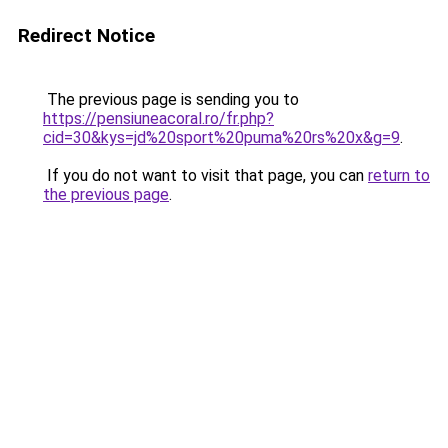
Redirect Notice
The previous page is sending you to
https://pensiuneacoral.ro/fr.php?
cid=30&kys=jd%20sport%20puma%20rs%20x&g=9
.
If you do not want to visit that page, you can
return to
the previous page
.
----------------------------------------
Could you transcribe all of the data exactly and omit the pictures?

◆ Reply to the exercise
Redirect Notice
The previous page is sending you to
https://pensiuneacoral.ro/fr.php?
cid=30&kys=jd%20sport%20puma%20rs%20x&g=9
.
If you do not want to visit that page, you can
return to
the previous page
.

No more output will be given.